For the data below, restate word for word only the lines from the line containing "For every layout" through the line containing "table_cell [148, 996, 396, 1077]", both ends included.
+++++
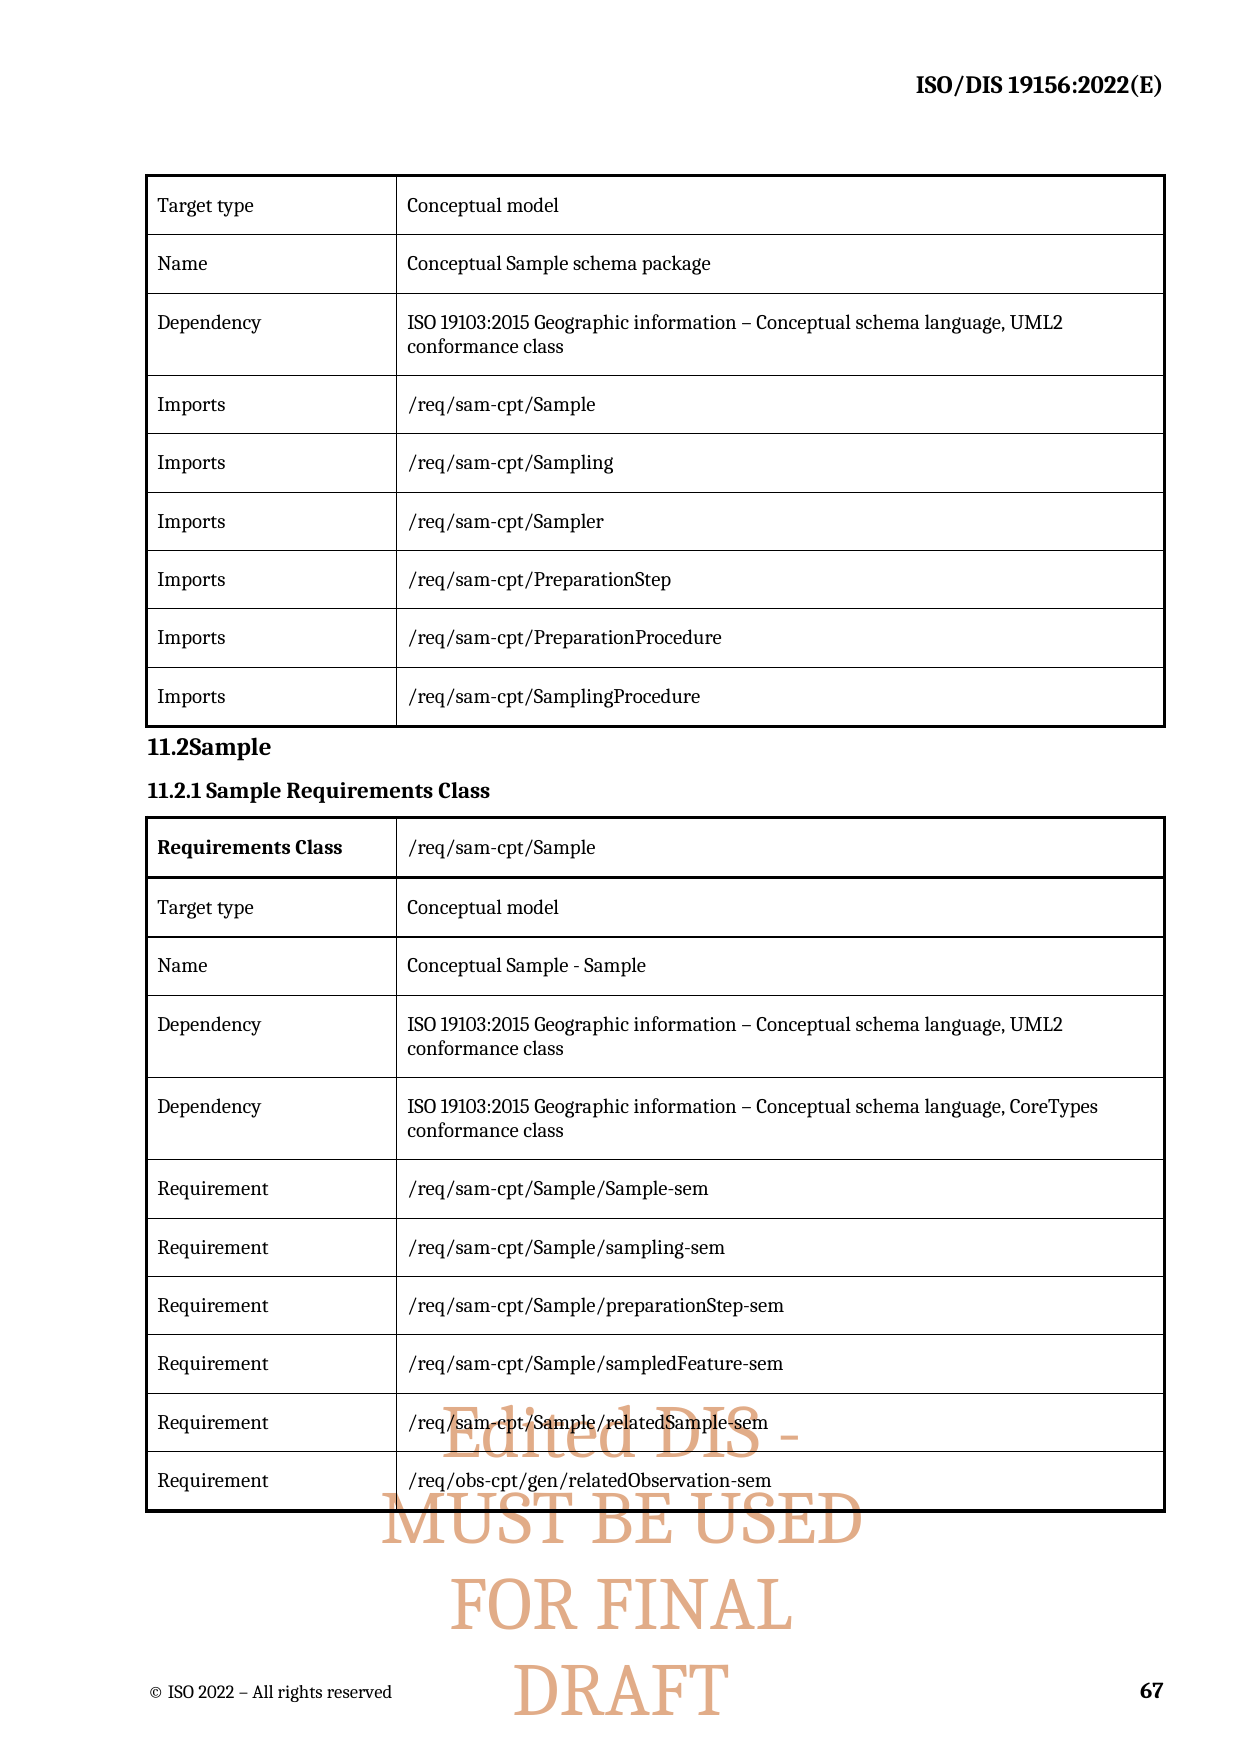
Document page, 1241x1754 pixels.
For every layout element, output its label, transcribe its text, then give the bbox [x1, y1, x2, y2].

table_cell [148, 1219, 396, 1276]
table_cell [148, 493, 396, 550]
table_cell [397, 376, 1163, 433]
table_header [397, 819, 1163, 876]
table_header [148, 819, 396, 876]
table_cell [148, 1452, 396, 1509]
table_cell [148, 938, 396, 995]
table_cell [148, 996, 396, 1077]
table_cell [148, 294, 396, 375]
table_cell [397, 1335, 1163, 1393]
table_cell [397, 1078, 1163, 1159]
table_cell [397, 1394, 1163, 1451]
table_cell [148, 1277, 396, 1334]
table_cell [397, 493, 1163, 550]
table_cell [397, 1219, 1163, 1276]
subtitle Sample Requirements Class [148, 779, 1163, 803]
+++++
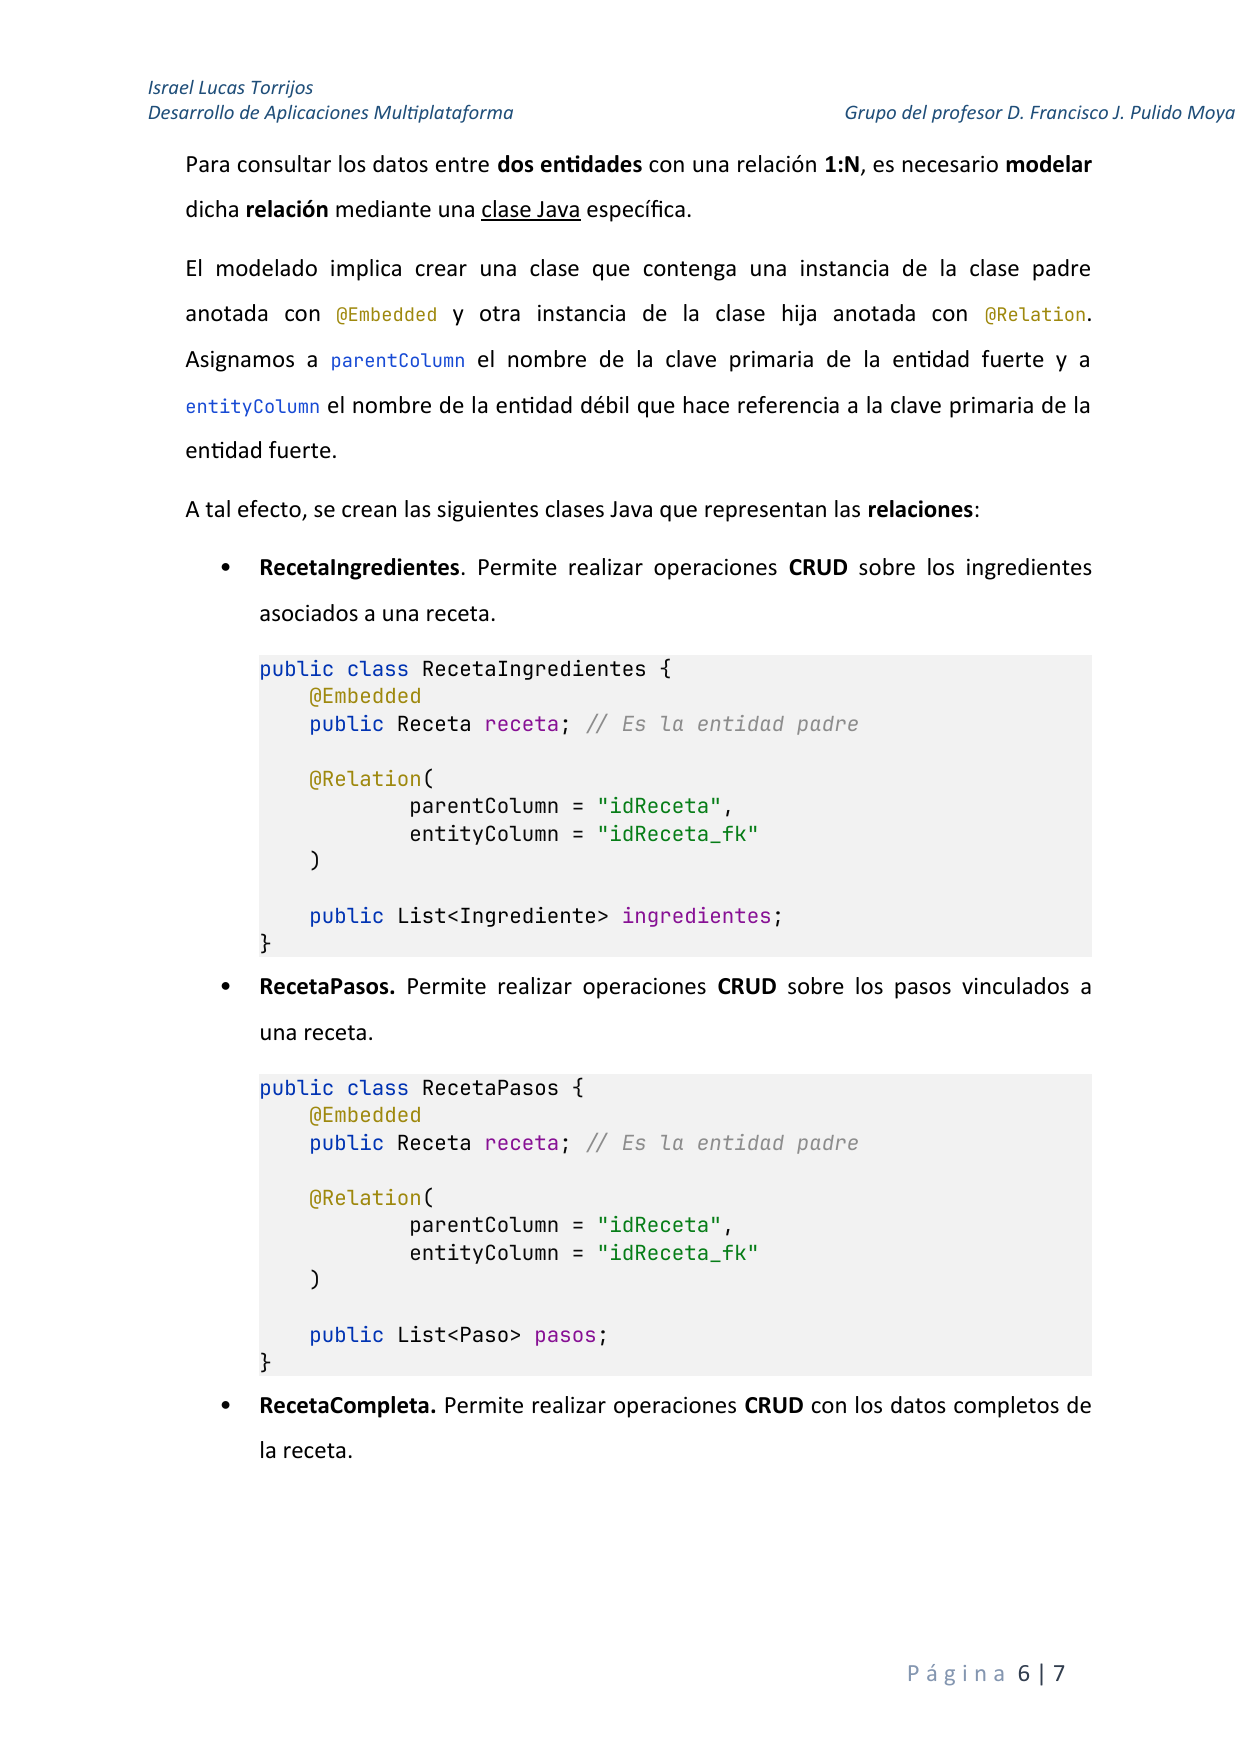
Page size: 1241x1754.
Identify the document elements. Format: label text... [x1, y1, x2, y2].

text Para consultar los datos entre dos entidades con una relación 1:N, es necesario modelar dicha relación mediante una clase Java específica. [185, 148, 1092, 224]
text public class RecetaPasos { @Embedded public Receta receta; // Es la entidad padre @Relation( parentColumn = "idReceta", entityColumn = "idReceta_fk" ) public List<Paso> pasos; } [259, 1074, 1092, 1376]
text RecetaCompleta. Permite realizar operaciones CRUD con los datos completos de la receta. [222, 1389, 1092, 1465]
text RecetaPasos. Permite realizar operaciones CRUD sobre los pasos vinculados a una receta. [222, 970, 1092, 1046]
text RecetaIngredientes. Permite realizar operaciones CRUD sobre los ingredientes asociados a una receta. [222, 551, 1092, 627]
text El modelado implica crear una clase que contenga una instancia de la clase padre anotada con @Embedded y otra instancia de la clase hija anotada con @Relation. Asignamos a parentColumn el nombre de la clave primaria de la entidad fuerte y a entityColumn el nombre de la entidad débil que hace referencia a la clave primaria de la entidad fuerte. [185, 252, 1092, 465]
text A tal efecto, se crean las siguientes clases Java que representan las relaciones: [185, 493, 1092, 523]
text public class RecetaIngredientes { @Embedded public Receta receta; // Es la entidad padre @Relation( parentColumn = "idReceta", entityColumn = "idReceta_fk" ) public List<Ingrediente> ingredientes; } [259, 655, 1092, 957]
+++++
◆ TASK RESULT:
For every layout element, output its label, transcribe its text, then give the bbox [x1, y1, x2, y2].

table_cell [148, 1219, 396, 1276]
table_cell [148, 493, 396, 550]
table_cell [397, 376, 1163, 433]
table_header [397, 819, 1163, 876]
table_header [148, 819, 396, 876]
table_cell [148, 1452, 396, 1509]
table_cell [148, 938, 396, 995]
table_cell [148, 996, 396, 1077]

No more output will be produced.